Now the Gospels are always referring to ‘Jesus’. But after Jesus is fully revealed as Lord through the resurrection something changes remarkably. Look at Paul’s greeting to the Roman Church: “Grace to you and peace from GOD our FATHER and the LORD JESUS CHRIST”. (Romans 1:7) Do you see that? Through the Gospel the LORD GOD is now revealed as GOD the FATHER and the LORD JESUS CHRIST.

Now here’s the thing.  Every single greeting in Paul’s 13 letters has the identical combination of GOD and LORD. The Apostle Peter uses the exact same words to describe the Lord God in a new covenant way in his two letters. For the Apostles, when they refer to ‘God’, they always mean God the Father. In the same way, when they refer to ‘The Lord’, they expect us to know that they are speaking of Jesus Christ! Even then, what surprises me as much as anything is that I can count on my ten fingers the number of times Paul and Peter between them refer just to ‘Jesus’ as a stand alone name.

Allow me to give you an example. In the letter to Rome how does Paul the Apostle refer to the one who was born in Bethlehem, raised in Nazareth, had a ministry for 3 years around Judea and Galilee, and who was crucified in Jerusalem? Here are some figures:
·        32 times he refers to him as CHRIST.
·        5 times he refers to him as LORD JESUS.
·        7 times he refers to him as LORD.
·        19 times he refers to him as JESUS CHRIST.
·        10 times he refers to him as LORD JESUS CHRIST.
·        Only once does he use the name of JESUS on its own, and even then CHRIST JESUS is in the same sentence!

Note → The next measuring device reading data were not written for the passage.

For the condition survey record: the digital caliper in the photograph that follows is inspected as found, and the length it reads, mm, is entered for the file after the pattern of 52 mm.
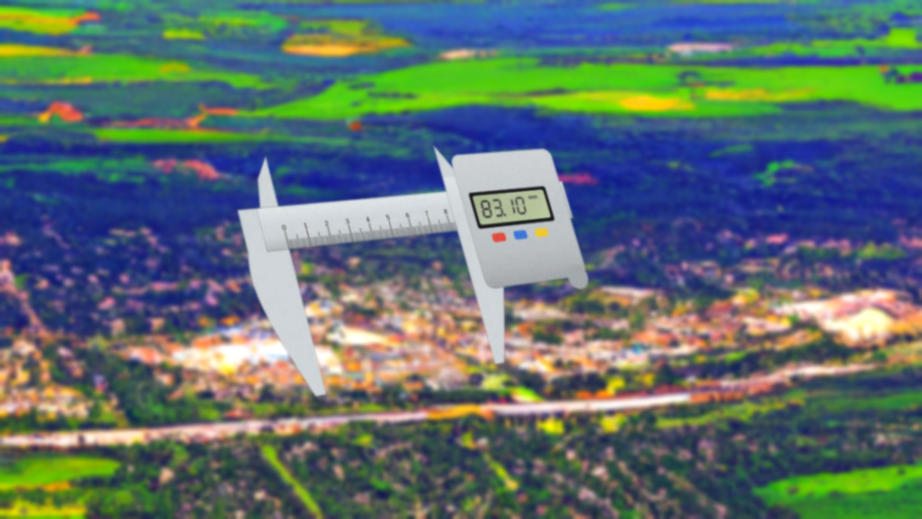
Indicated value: 83.10 mm
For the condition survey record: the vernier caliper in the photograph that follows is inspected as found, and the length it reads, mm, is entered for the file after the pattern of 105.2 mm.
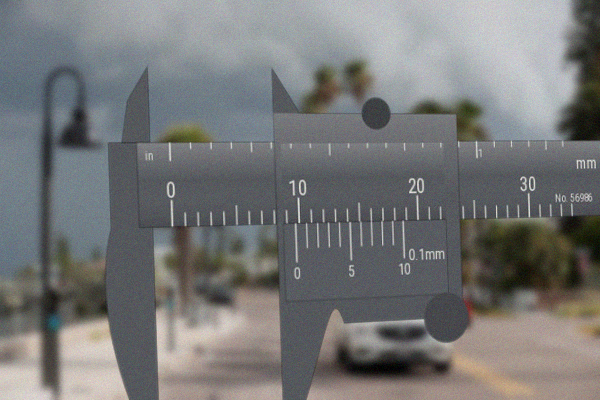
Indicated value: 9.7 mm
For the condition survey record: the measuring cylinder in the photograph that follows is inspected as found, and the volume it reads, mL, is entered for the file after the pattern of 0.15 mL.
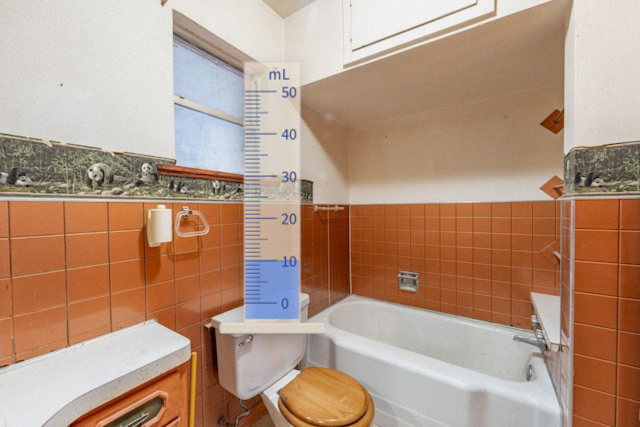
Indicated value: 10 mL
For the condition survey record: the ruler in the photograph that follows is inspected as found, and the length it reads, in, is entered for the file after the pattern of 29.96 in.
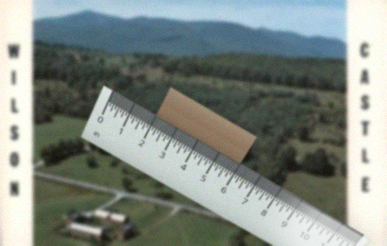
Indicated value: 4 in
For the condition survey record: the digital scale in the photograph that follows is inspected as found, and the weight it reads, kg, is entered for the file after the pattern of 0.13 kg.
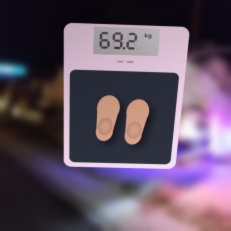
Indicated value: 69.2 kg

You will find the same thing in all the letters. Even James, his own half-brother, does not call him simply Jesus. He names him thus: “…you hold the faith of our Lord Jesus Christ, the Lord of Glory.” Having discovered this about the Apostles I keep asking myself what we have lost in our lazy ‘Jesus this… Jesus that’, dumbed-down naming of the Saviour.

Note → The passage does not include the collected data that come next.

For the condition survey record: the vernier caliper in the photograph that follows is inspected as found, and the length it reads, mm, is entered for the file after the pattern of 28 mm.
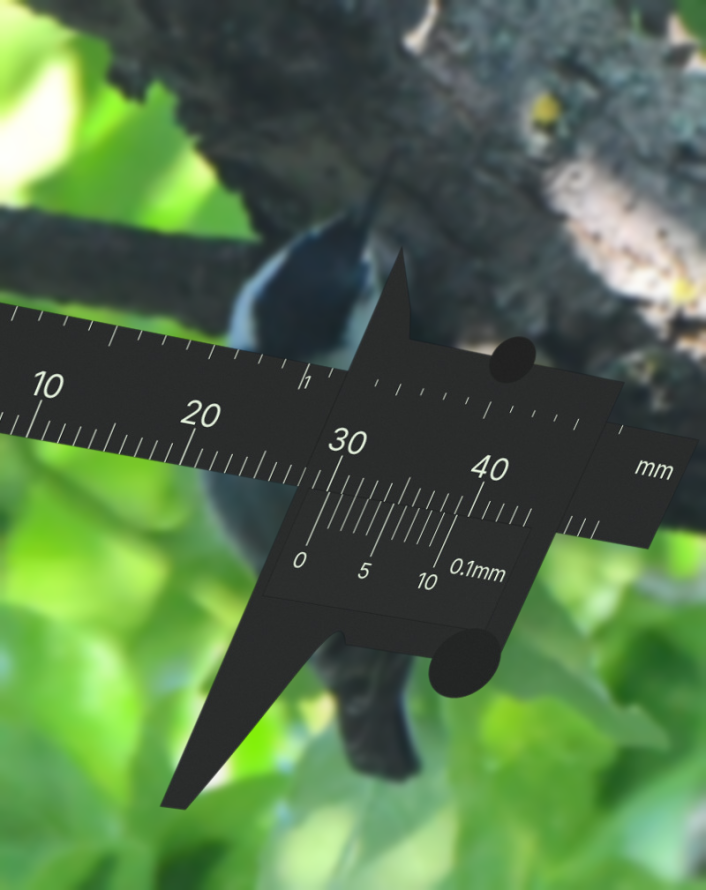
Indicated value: 30.2 mm
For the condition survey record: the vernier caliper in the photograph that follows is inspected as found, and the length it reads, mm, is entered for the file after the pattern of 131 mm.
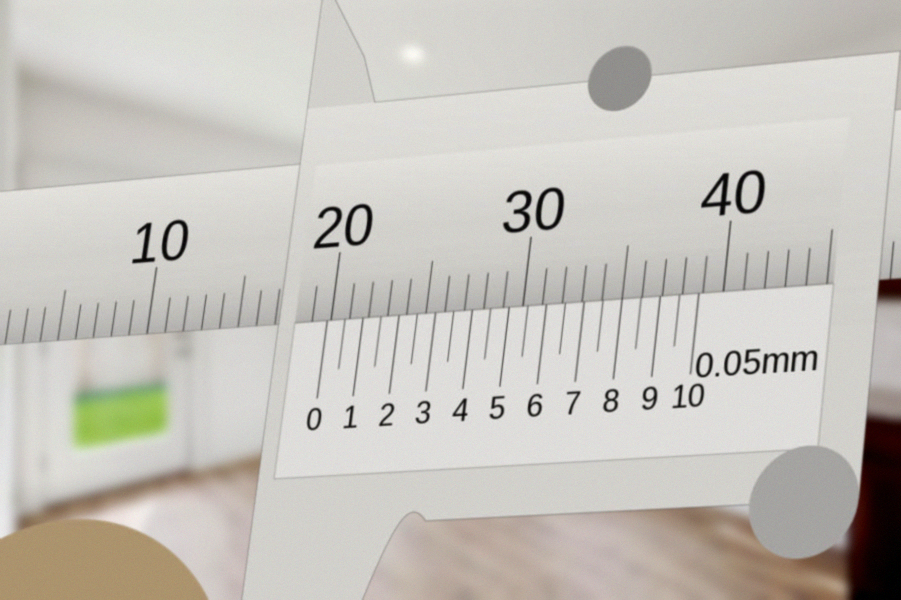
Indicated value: 19.8 mm
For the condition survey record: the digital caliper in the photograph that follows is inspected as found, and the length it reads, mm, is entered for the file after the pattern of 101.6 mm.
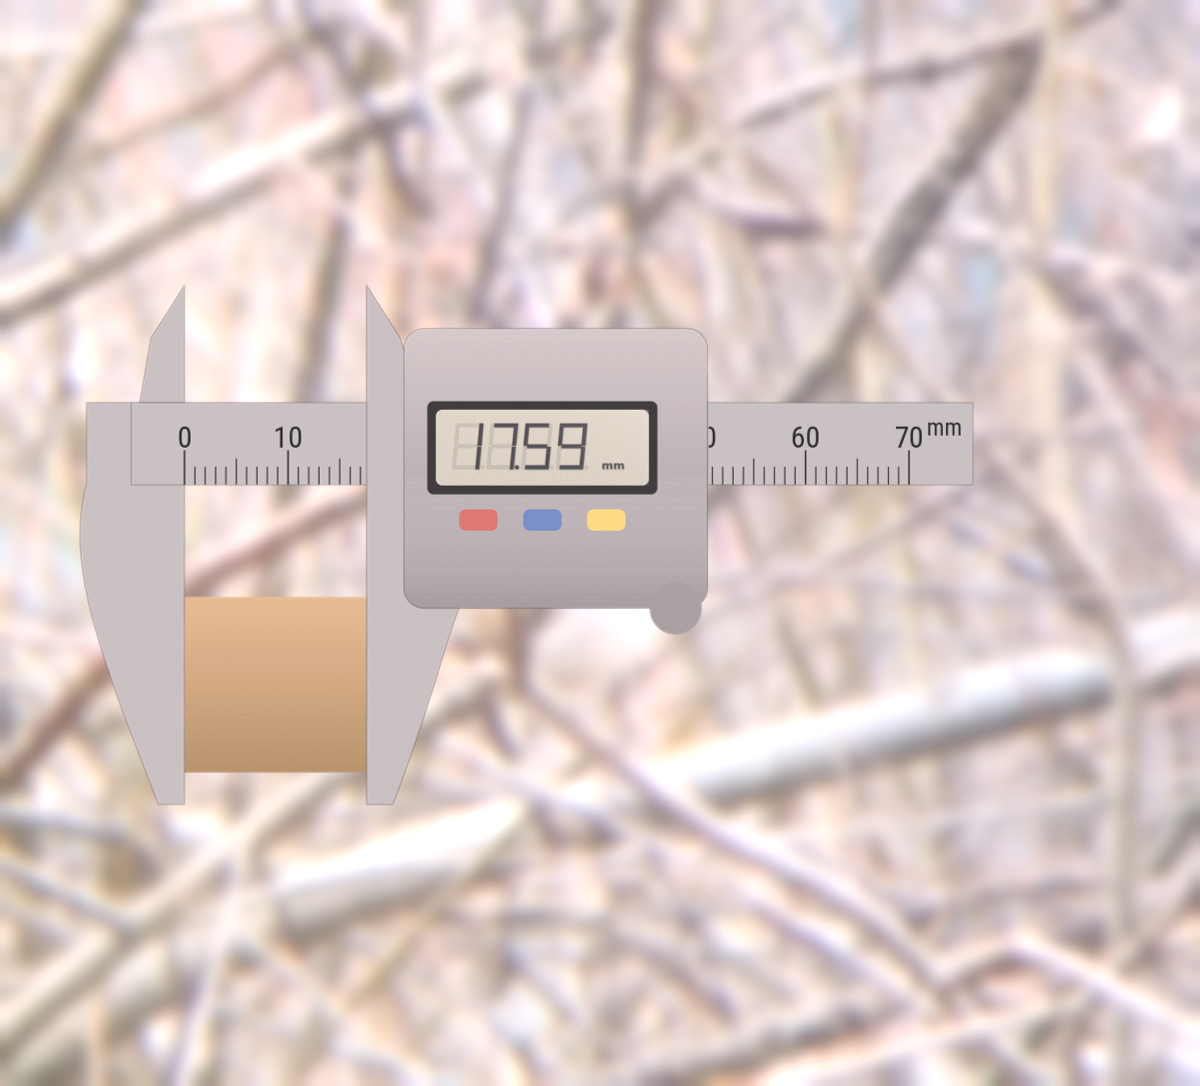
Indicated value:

What changes if we use Jesus Christ’s full names and titles? Here are some thoughts and suggestions:
  • We recover a sense of respectful awe, of the holy and sacred, in our relationship with him.
  • We acknowledge and confess that he is merciful and forgiving.
  • We live with increased awareness of his Lordship over our lives. He may call us friends in a Kingdom sense, but we cannot claim him as an Aussie sort of mate.
  • Our faith is confessed in our use of those names and titles.
  • The Good News is carried in the way we name our Lord, and the proper ‘offence of the Gospel’ is carried in those names and titles.
  • The spiritual powers of darkness are confronted and assaulted every time we call on the name of the Lord Jesus Christ in faith. “…every knee must bow… and every tongue confess that Jesus Christ is Lord, to the glory of God the Father. (Phillipians 2)
  • We retain our conviction and knowing that “In the beginning was the Word and the Word was with God and the Word was God.”
  • And good old Martin Luther: “I believe that Jesus Christ, true God, Son of the Father, and true man, born of the virgin Mary, is my LORD!”

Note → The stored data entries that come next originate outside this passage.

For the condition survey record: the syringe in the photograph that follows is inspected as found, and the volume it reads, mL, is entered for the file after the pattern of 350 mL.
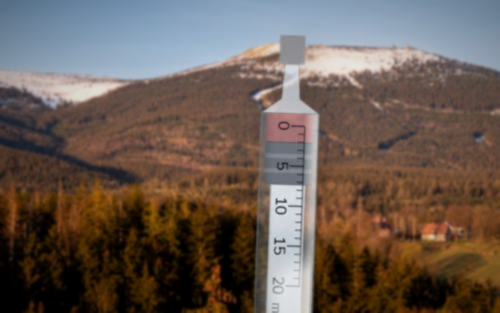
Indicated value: 2 mL
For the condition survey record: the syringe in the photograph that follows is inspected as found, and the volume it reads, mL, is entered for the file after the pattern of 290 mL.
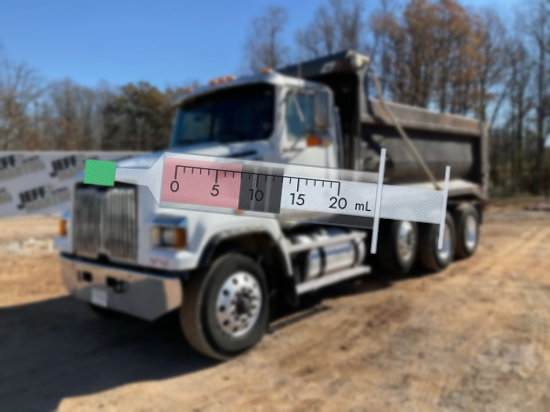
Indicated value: 8 mL
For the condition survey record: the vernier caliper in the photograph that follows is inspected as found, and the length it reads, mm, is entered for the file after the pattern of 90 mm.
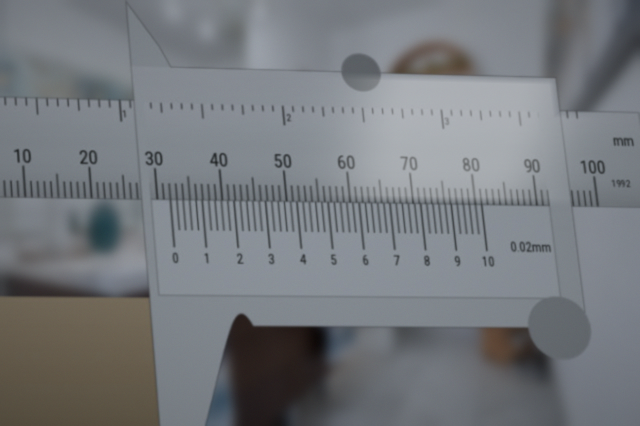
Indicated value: 32.0 mm
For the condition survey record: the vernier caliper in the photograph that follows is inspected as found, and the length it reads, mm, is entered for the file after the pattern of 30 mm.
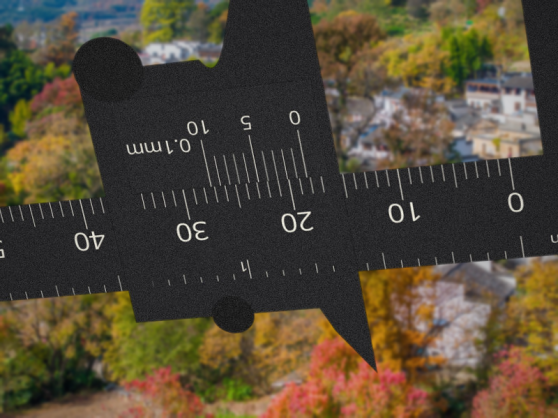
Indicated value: 18.3 mm
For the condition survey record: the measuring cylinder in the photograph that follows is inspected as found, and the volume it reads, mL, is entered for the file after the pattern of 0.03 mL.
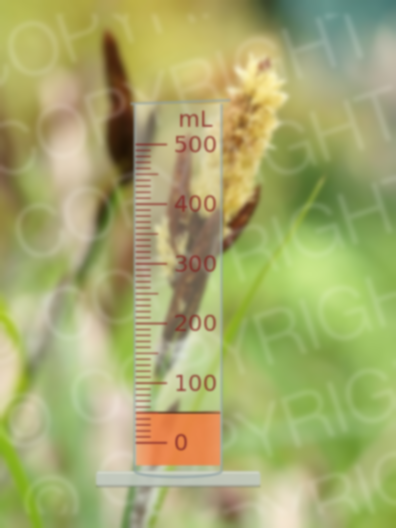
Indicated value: 50 mL
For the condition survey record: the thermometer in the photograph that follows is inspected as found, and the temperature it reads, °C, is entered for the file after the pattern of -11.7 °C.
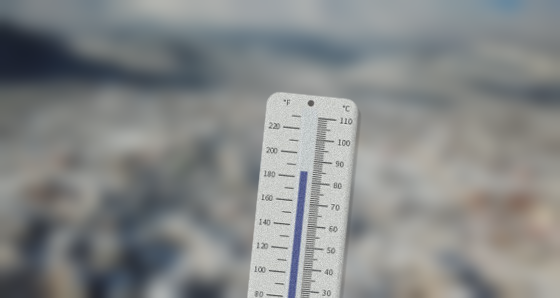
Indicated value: 85 °C
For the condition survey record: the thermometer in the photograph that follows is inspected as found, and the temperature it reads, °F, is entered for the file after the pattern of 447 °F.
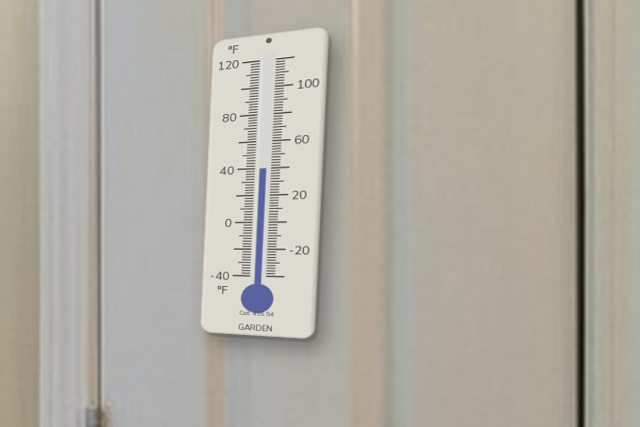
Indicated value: 40 °F
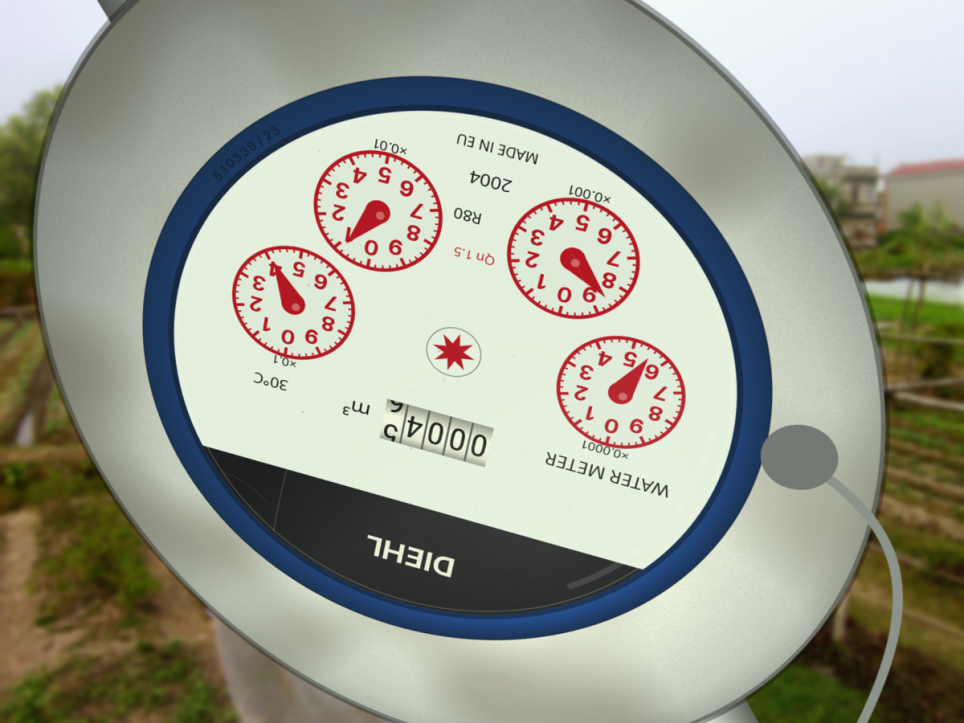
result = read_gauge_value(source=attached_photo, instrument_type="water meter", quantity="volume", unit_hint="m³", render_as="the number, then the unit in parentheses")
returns 45.4085 (m³)
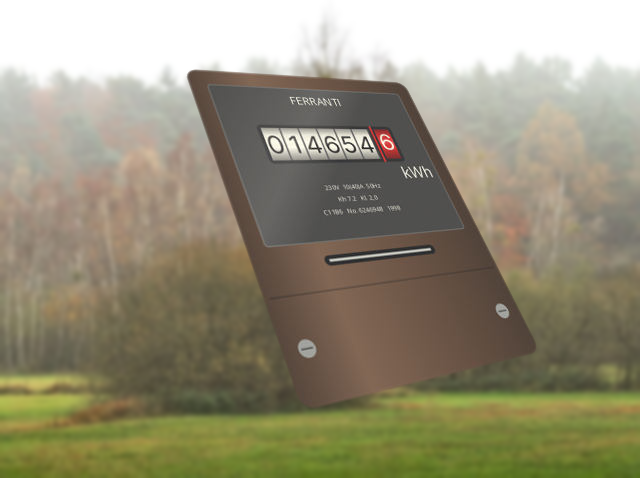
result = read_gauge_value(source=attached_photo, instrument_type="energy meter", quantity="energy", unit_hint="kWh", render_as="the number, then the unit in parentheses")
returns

What I have tried to do here is get you thinking about your Lord Jesus the Christ, and about God your Father, and how you and I represent him in the community of faith and in the world. And it might change the way we formulate our prayers!


PS  When we sing hymns and songs which do not clearly confess our Lord and God it drives me nuts. It’s even worse when the hymns and songs don’t name him at all! It might all sound holy and pious but it’s soppy religious guff, and it can only leave us empty!